THE RECORDS:

┄┄┄┄┄┄┄┄┄┄

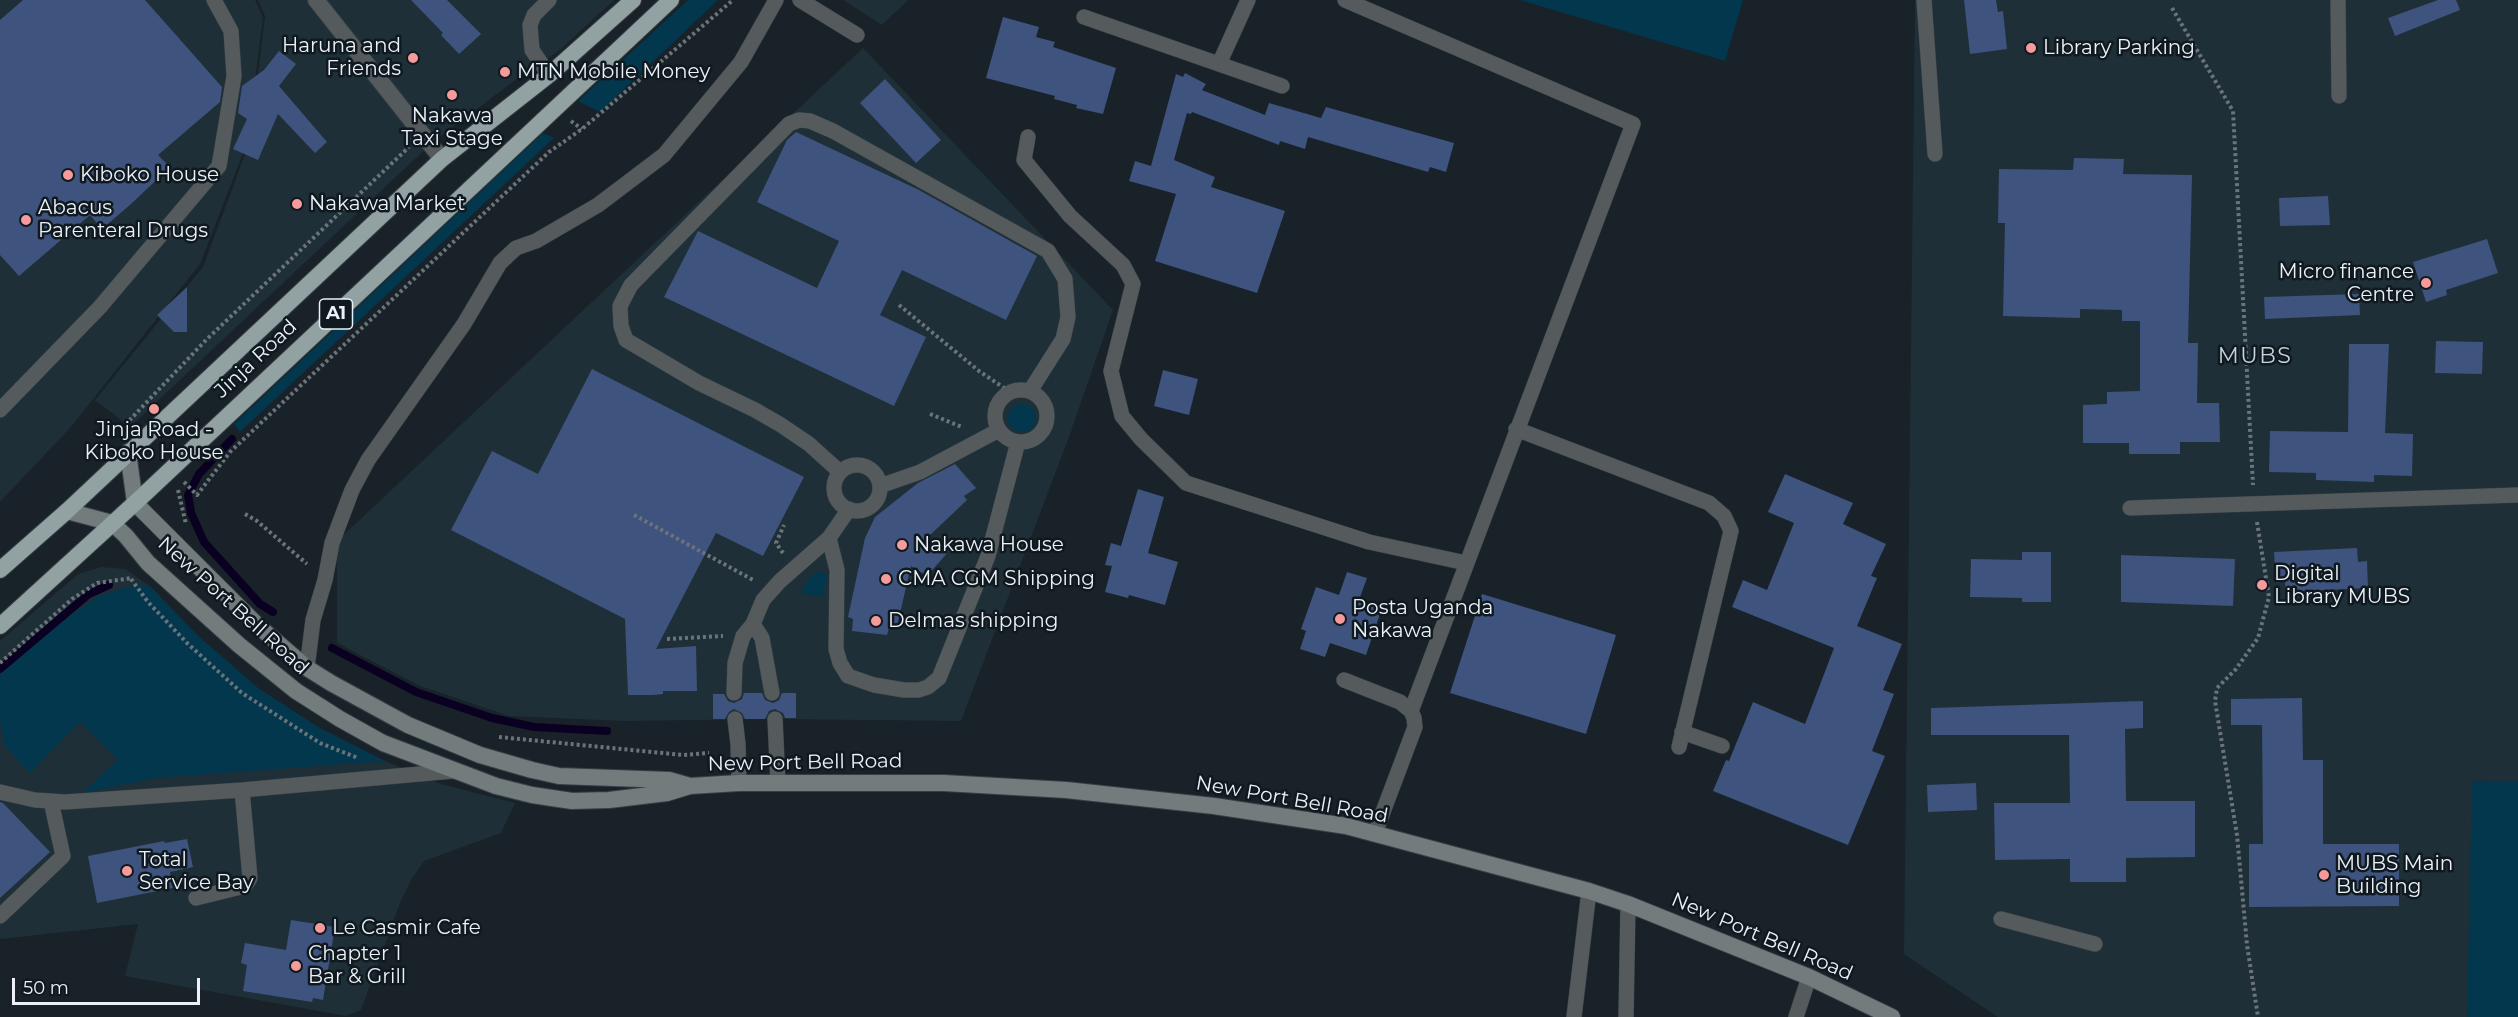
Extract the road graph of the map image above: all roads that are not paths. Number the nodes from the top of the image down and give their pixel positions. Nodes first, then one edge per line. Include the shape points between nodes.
1 (214, 0) edge
2 (316, 0) edge
3 (549, 0) edge
4 (633, 0) edge
5 (672, 0) edge
6 (776, 0) edge
7 (800, 0) edge
8 (1248, 0) edge
9 (1345, 0) edge
10 (1924, 0) edge
11 (2338, 0) edge
12 (1084, 17) dead end
13 (857, 35) dead end
14 (1219, 64) junction
15 (549, 75) junction
16 (1282, 86) dead end
17 (2339, 96) dead end
18 (1028, 137) dead end
19 (1935, 154) dead end
20 (442, 159) junction
21 (1030, 391) junction
22 (0, 410) edge
23 (1516, 429) junction
24 (992, 434) junction
25 (1018, 442) junction
26 (128, 452) junction
27 (840, 472) junction
28 (880, 486) junction
29 (2518, 495) edge
30 (139, 507) junction
31 (2130, 508) dead end
32 (849, 509) junction
33 (67, 511) junction
34 (112, 524) junction
35 (829, 538) junction
36 (1466, 563) junction
37 (0, 570) edge
38 (753, 624) junction
39 (0, 626) edge
40 (307, 668) junction
41 (1344, 680) dead end
42 (734, 693) dead end
43 (772, 693) dead end
44 (1411, 711) junction
45 (735, 719) dead end
46 (775, 719) dead end
47 (1722, 746) dead end
48 (453, 771) junction
49 (739, 783) junction
50 (778, 783) junction
51 (690, 786) junction
52 (242, 790) junction
53 (0, 792) edge
54 (51, 801) junction
55 (1375, 833) junction
56 (1589, 891) junction
57 (196, 898) dead end
58 (1628, 904) junction
59 (0, 916) edge
60 (2001, 919) dead end
61 (2096, 944) dead end
62 (1809, 977) junction
63 (1574, 1017) edge
64 (1626, 1017) edge
65 (1796, 1017) edge
66 (1892, 1017) edge

1 - 22 lane via 231,31 234,76 219,166 100,307
2 - 20 street
3 - 15 lane via 530,25 532,50
4 - 15 highway, Jinja Road / A1
5 - 30 highway, Jinja Road / A1
6 - 40 lane via 741,62 664,155 598,205 536,241 516,248 500,263 464,324 368,460 352,490 332,543 313,620
7 - 13 lane
8 - 14 lane
9 - 23 lane via 1633,124
10 - 19 lane
11 - 17 lane
12 - 14 lane
14 - 16 lane
15 - 20 highway, Jinja Road / A1
18 - 36 lane via 1024,160 1071,216 1123,266 1133,284 1111,371 1122,416 1178,476 1186,483 1369,542
20 - 26 highway, Jinja Road / A1
21 - 24 lane via 1010,392 1002,398 996,408
21 - 25 lane via 1045,403 1047,423 1036,438
21 - 27 lane via 1063,339 1068,317 1065,279 1048,251 810,120 789,124 631,285 620,306 621,326 626,340 781,425
23 - 36 lane
23 - 47 lane via 1709,503 1724,516 1731,531 1680,740
24 - 25 lane
24 - 28 lane via 920,472
25 - 35 lane via 988,556 939,678 928,687 904,690 874,686 848,676 836,649 837,570
26 - 30 main road
26 - 33 highway, Jinja Road / A1
27 - 28 lane via 848,466 865,466 872,470
27 - 32 lane via 834,488 836,497
28 - 32 lane via 875,503 867,508
29 - 31 lane
30 - 34 highway, Jinja Road / A1
30 - 40 main road, New Port Bell Road via 257,625
32 - 35 lane
33 - 34 main road
33 - 37 highway, Jinja Road / A1
34 - 39 highway, Jinja Road / A1
34 - 48 main road, New Port Bell Road via 239,645 296,691 382,743
35 - 38 lane via 771,590
36 - 44 lane
38 - 42 lane via 743,636 735,663
38 - 43 lane via 762,638
40 - 51 main road, New Port Bell Road via 408,724 480,755 559,776 669,780
41 - 44 lane via 1400,702
44 - 55 lane via 1415,727
45 - 49 lane
46 - 50 lane
48 - 51 main road, New Port Bell Road via 505,788 572,801 667,794
48 - 52 lane
49 - 50 main road, New Port Bell Road
49 - 51 main road, New Port Bell Road
50 - 55 main road, New Port Bell Road via 944,783 1066,790 1214,806
52 - 54 lane
52 - 57 lane via 250,878 245,886
53 - 54 lane
54 - 59 lane via 63,856
55 - 56 main road, New Port Bell Road
56 - 58 main road, New Port Bell Road
56 - 63 lane
58 - 62 main road, New Port Bell Road
58 - 64 lane
60 - 61 lane
62 - 65 lane
62 - 66 main road, New Port Bell Road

┄┄┄┄┄┄┄┄┄┄

PROBLEM DESCRIPTION: Pull each line containing "Jinja" from the records.

SOLUTION TO THE PROBLEM:
4 - 15 highway, Jinja Road / A1
5 - 30 highway, Jinja Road / A1
15 - 20 highway, Jinja Road / A1
20 - 26 highway, Jinja Road / A1
26 - 33 highway, Jinja Road / A1
30 - 34 highway, Jinja Road / A1
33 - 37 highway, Jinja Road / A1
34 - 39 highway, Jinja Road / A1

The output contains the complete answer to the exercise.